Joseph si sentì cadere il mondo addosso, e allungò il braccio per stringere quello di Dexter. L’amico fece un passo avanti, come se volesse accompagnarlo, ma lui lo fermò.

“Va tutto bene,” disse, poi lo lasciò andare. Ma non andava bene. Neanche lontanamente. C’erano sole poche persone fuori dalla sua quadra di cui gli importasse davvero. Era successo qualcosa a sua madre? Non riusciva a pensare ad altri che a lei, l’unica famiglia che gli fosse rimasta, ed era profondamente sbagliato che il comandante fosse lì per riferire brutte notizie.

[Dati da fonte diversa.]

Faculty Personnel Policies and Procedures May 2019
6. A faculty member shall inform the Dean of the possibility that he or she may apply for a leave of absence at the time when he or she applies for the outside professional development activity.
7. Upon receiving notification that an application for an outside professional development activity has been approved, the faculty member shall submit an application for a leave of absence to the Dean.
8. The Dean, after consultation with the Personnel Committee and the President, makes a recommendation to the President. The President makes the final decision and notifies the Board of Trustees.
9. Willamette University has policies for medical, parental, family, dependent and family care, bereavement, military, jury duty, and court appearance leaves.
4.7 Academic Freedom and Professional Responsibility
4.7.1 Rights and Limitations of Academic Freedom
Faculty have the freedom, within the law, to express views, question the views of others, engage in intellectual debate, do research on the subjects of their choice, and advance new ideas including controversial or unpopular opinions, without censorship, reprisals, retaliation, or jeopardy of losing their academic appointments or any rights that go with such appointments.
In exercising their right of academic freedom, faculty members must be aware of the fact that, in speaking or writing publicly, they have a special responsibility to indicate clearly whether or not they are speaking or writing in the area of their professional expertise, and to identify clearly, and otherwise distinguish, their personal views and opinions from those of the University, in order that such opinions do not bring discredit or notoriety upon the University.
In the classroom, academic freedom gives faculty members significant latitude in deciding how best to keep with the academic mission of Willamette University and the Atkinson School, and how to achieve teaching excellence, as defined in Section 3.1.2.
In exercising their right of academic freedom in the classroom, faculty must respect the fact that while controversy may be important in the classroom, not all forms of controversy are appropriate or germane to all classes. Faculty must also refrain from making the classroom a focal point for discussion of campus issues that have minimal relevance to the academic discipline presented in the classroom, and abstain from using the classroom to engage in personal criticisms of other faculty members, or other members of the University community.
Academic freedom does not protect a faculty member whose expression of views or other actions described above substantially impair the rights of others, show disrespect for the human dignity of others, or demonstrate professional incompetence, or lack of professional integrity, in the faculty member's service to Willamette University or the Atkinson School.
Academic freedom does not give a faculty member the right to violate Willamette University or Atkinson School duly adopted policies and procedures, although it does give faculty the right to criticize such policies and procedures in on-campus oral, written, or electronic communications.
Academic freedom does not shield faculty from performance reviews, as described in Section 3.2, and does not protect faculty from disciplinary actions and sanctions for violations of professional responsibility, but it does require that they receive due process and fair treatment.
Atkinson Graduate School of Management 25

Percorse i pochi passi che lo separavano dall’ufficiale. Un uomo alto e imponente, con lineamenti che sembravano scavati nella pietra, il comandante Finch non era arrivato a ricoprire quel ruolo perché era una persone gentile. Era tensione, passione e lealtà in un’unica, maestosa presenza.

“Capo Kinnon.”

“Signore.”

“Vieni con me, figliolo.”

Solo l’addestramento e l’abitudine a eseguire gli ordini senza fare domande gli impedirono di piantarsi nel mezzo di quella stramaledetta pista e pretendere immediatamente delle risposte. Raggiunsero una porta e ci passarono attraverso arrivando in un angolo semibuio di un largo hangar. Il chiarore era però sufficiente per vedere la compassione sul viso del comandante.

“Mi dispiace di dover essere io a darti la notizia, Joseph, ma mentre eri in missione in silenzio radio, la tua sorellastra se n’è andata.”